Claude Code Skills · 论文 · 文献综述

deep-research

deep-research 是一个供 Claude Code 使用的文献综述 skill。它将综述拆解为六个有序阶段,从前沿检索、系统调查、深度阅读、代码库考察到最终合成与差距分析,每个阶段产生可检视的中间产物。适用于需要系统了解某个研究方向全貌的研究者,从零开始建立文献库与综述报告。

Conduct systematic academic literature reviews in 6 phases, producing structured notes, a curated paper database, and a synthesized final report. Output is organized by phase for clarity.

Repo
Chanw-research/claude-code-paper-writing
Slug
deep-research

SKILL.md

Deep Research Skill

Trigger

Activate this skill when the user wants to:

  • "Research a topic", "literature review", "find papers about", "survey papers on"
  • "Deep dive into [topic]", "what's the state of the art in [topic]"
  • Uses /research <topic> slash command

Overview

This skill conducts systematic academic literature reviews in 6 phases, producing structured notes, a curated paper database, and a synthesized final report. Output is organized by phase for clarity.

Installation: ~/.claude/skills/deep-research/ — scripts, references, and this skill definition. Output: .//Users/lingzhi/Code/deep-research-output/{slug}/ relative to the current working directory.

CRITICAL: Strict Sequential Phase Execution

You MUST execute all 6 phases in strict order: 1 → 2 → 3 → 4 → 5 → 6. NEVER skip any phase.

This is the single most important rule of this skill. Violations include:

  • ❌ Jumping from Phase 2 to Phase 5/6 (skipping Deep Dive and Code)
  • ❌ Writing synthesis or report before completing Phase 3 deep reading
  • ❌ Producing a final report based only on abstracts/titles from search results
  • ❌ Combining or merging phases (e.g., doing "Phase 3-5 together")

Phase Gate Protocol

Before starting Phase N+1, you MUST verify that Phase N's required output files exist on disk. If they don't exist, you have NOT completed that phase.

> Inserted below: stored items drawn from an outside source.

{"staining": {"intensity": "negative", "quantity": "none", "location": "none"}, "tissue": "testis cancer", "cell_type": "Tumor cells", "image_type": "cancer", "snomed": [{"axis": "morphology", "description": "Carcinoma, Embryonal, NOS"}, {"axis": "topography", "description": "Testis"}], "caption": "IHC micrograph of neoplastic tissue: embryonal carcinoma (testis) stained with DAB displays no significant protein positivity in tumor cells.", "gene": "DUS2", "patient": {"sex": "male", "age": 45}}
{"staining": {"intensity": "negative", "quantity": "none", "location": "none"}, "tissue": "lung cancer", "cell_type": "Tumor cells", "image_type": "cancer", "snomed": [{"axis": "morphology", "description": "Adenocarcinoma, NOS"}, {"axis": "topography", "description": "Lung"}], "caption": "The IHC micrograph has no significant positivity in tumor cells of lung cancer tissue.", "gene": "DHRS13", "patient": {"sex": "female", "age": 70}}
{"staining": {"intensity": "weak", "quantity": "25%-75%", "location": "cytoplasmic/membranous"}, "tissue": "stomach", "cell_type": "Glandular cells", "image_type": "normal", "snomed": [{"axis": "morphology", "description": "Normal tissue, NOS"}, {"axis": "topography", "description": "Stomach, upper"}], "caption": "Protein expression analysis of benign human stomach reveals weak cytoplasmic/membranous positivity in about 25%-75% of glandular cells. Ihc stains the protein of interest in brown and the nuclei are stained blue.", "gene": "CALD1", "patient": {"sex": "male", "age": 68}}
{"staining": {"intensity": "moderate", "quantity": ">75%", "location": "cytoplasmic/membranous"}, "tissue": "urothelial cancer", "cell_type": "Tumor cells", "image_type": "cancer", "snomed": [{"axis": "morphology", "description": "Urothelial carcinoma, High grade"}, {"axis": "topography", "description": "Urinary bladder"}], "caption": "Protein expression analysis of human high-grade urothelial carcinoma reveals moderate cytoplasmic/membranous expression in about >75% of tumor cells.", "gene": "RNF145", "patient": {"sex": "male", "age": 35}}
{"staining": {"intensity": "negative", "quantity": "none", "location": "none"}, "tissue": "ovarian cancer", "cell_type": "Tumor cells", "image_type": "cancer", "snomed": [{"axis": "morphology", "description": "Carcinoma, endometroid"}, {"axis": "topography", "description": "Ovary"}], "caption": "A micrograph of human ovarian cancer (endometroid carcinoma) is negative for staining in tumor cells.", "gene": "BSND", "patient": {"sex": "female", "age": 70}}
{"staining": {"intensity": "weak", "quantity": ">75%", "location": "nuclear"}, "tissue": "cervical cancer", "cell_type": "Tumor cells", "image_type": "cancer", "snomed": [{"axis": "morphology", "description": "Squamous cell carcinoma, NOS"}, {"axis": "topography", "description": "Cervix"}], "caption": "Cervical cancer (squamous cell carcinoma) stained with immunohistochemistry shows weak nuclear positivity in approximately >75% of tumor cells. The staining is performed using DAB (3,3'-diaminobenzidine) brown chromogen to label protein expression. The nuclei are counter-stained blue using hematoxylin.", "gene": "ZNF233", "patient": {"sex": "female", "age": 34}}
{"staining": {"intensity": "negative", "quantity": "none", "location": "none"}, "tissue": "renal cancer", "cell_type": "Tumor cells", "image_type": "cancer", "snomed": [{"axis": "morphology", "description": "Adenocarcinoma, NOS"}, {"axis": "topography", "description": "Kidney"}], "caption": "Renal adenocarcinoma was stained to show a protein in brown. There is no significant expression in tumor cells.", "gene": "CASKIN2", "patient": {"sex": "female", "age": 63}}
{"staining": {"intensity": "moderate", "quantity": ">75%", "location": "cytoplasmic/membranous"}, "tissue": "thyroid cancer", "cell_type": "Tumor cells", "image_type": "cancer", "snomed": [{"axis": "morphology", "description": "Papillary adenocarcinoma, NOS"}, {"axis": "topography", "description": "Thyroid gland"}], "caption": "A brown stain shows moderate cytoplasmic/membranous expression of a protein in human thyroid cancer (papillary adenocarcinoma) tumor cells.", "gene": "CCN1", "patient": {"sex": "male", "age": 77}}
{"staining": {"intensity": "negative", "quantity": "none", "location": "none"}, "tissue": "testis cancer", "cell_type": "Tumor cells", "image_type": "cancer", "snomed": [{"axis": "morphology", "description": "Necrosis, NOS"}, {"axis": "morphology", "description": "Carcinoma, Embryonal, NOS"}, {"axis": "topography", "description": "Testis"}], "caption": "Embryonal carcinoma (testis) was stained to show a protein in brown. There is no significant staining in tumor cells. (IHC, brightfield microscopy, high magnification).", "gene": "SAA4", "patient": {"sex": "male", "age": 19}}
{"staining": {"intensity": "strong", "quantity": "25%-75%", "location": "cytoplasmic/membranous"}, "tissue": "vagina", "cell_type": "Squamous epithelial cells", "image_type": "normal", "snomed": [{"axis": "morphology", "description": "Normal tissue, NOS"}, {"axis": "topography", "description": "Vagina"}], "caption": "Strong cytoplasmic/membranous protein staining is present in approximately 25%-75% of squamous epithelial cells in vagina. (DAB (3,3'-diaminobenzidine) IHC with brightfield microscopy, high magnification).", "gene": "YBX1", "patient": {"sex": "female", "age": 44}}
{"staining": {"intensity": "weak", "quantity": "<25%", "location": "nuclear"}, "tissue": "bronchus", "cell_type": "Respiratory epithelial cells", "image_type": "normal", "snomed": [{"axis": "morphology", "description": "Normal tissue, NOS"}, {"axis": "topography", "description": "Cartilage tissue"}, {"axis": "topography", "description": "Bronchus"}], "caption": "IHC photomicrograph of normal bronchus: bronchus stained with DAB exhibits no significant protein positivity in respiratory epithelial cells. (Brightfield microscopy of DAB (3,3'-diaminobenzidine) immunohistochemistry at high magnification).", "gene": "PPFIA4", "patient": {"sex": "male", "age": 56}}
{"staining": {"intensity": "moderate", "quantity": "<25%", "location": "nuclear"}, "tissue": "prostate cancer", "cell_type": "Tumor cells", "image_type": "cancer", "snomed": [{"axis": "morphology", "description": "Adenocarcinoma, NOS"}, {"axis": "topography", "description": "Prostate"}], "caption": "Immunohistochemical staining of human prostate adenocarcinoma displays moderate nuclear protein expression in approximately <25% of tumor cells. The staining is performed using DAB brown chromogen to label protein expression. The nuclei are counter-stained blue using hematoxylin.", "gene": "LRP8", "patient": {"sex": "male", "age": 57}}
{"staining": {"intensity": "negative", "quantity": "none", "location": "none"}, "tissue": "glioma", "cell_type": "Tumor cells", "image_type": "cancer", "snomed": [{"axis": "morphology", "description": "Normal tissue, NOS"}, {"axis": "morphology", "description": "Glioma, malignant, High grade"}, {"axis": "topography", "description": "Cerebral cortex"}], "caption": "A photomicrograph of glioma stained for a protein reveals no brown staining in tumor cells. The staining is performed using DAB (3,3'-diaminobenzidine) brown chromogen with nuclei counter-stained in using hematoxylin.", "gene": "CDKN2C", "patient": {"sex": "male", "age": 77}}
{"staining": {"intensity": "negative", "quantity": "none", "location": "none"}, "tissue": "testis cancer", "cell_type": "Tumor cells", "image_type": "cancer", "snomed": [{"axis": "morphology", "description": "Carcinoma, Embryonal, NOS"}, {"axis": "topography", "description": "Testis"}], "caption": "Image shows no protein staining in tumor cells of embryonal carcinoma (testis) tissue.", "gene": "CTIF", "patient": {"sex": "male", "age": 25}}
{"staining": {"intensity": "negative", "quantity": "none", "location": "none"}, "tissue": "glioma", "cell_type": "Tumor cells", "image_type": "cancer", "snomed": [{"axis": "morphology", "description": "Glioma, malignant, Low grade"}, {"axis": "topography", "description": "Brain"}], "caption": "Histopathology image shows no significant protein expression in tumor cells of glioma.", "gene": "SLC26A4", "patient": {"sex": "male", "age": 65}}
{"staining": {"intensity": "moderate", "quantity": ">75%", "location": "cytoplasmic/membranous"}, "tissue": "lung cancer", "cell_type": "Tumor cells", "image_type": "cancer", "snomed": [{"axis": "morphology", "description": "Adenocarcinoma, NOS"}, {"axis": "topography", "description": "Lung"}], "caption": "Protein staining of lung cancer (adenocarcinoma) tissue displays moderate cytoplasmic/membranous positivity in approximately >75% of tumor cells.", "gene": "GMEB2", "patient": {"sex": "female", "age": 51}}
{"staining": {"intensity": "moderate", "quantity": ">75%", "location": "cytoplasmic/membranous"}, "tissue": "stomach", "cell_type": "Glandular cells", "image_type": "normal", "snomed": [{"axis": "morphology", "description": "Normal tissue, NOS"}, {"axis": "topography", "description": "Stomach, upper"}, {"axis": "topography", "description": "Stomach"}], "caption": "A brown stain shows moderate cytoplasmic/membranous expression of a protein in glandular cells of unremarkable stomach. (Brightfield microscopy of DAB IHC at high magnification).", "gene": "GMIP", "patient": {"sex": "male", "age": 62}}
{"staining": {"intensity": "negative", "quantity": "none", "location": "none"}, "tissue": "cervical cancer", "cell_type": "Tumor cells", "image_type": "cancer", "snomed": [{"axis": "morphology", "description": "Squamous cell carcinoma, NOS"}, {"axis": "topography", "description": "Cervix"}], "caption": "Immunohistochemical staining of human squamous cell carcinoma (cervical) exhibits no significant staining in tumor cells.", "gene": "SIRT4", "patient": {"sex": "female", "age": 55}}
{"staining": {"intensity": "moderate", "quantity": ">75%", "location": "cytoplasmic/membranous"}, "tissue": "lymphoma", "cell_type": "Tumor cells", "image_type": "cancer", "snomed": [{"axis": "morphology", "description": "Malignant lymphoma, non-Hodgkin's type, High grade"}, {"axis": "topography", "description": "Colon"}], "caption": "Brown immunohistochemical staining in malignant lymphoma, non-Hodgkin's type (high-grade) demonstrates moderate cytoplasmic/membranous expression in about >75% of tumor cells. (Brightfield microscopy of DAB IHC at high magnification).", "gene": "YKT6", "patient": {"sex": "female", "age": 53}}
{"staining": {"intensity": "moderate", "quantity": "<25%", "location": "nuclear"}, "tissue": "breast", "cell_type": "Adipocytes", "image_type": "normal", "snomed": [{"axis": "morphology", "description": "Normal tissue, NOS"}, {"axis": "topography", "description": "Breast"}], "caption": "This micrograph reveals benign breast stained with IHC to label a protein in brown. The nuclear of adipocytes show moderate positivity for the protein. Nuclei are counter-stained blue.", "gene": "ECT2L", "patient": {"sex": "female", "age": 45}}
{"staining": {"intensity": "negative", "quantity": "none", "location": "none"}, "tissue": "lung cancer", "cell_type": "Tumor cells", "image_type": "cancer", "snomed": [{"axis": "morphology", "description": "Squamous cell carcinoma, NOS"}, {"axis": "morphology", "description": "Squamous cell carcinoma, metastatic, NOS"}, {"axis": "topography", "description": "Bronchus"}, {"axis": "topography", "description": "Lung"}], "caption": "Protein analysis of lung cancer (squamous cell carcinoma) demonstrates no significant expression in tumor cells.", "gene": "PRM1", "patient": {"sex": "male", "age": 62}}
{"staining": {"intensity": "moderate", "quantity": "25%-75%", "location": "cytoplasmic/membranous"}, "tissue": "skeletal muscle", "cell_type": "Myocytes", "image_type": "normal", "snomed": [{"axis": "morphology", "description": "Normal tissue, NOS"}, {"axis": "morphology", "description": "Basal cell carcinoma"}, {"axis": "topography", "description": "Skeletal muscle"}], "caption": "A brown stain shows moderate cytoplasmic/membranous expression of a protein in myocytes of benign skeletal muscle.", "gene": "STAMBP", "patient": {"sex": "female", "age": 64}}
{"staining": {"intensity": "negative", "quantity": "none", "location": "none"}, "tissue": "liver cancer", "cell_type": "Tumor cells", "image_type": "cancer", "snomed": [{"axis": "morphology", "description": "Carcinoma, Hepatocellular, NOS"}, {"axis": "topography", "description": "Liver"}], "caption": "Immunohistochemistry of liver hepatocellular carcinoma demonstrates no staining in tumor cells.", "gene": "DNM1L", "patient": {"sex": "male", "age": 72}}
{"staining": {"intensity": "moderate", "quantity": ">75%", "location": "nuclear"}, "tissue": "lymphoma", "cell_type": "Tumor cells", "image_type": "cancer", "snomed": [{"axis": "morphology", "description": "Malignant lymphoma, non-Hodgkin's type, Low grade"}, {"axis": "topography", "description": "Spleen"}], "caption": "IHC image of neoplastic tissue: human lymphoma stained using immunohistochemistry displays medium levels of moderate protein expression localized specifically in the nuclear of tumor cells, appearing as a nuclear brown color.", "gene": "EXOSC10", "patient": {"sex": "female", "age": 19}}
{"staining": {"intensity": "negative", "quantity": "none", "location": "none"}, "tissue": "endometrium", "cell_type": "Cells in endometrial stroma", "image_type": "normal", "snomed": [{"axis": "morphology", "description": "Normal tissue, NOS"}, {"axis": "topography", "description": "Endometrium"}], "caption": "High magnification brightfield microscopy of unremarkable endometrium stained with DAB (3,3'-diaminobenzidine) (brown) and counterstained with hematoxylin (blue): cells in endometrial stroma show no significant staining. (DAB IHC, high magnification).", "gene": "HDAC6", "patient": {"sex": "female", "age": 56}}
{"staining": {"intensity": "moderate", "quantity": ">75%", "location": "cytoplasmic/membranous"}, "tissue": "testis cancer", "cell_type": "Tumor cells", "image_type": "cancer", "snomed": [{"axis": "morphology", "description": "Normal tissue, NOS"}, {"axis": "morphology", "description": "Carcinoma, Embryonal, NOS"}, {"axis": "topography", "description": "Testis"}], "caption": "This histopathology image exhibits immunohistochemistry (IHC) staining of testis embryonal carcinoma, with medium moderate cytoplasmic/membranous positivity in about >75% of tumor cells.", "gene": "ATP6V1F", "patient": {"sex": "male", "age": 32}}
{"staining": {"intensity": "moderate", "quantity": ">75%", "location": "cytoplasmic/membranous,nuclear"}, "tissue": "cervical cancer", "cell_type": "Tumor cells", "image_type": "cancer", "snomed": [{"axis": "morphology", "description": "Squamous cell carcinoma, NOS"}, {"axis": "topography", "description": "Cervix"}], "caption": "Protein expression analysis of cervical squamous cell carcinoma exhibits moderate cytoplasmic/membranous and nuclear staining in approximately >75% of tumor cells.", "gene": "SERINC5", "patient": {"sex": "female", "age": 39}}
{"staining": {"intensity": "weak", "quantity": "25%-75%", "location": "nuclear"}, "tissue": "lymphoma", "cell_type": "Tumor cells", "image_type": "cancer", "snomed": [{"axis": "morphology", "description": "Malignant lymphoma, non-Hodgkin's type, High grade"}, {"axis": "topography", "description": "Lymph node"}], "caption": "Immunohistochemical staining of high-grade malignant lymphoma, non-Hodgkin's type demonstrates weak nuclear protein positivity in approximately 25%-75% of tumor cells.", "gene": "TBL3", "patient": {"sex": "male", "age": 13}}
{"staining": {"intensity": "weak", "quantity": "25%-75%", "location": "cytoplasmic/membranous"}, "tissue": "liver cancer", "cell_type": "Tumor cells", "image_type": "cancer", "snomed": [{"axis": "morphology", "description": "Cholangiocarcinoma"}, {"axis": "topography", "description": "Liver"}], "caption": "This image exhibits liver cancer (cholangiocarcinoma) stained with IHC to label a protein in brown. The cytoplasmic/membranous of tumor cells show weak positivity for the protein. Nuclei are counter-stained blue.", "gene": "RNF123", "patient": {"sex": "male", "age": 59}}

PhaseGate: Required Output Files
1 → 2phase1_frontier/frontier.md exists AND contains ≥10 papers
2 → 3phase2_survey/survey.md exists AND paper_db.jsonl has 35-80 papers
3 → 4phase3_deep_dive/selection.md AND phase3_deep_dive/deep_dive.md exist AND deep_dive.md contains detailed notes for ≥8 papers
4 → 5phase4_code/code_repos.md exists AND contains ≥3 repositories
5 → 6phase5_synthesis/synthesis.md AND phase5_synthesis/gaps.md exist

After completing each phase, print a phase completion checkpoint:

✅ Phase N complete. Output: [list files written]. Proceeding to Phase N+1.

Why Every Phase Matters

  • Phase 3 (Deep Dive) is where you actually READ papers — without it, your synthesis is superficial and based only on abstracts
  • Phase 4 (Code & Tools) grounds the research in practical implementations — without it, you miss the open-source ecosystem
  • Phase 5 (Synthesis) requires deep knowledge from Phase 3 — you cannot synthesize papers you haven't read
  • Phase 6 (Report) assembles content from ALL prior phases — it should cite specific findings from Phase 3 notes

Paper Quality Policy

Peer-reviewed conference papers take priority over arXiv preprints. Many arXiv papers have not undergone peer review and may contain unverified claims.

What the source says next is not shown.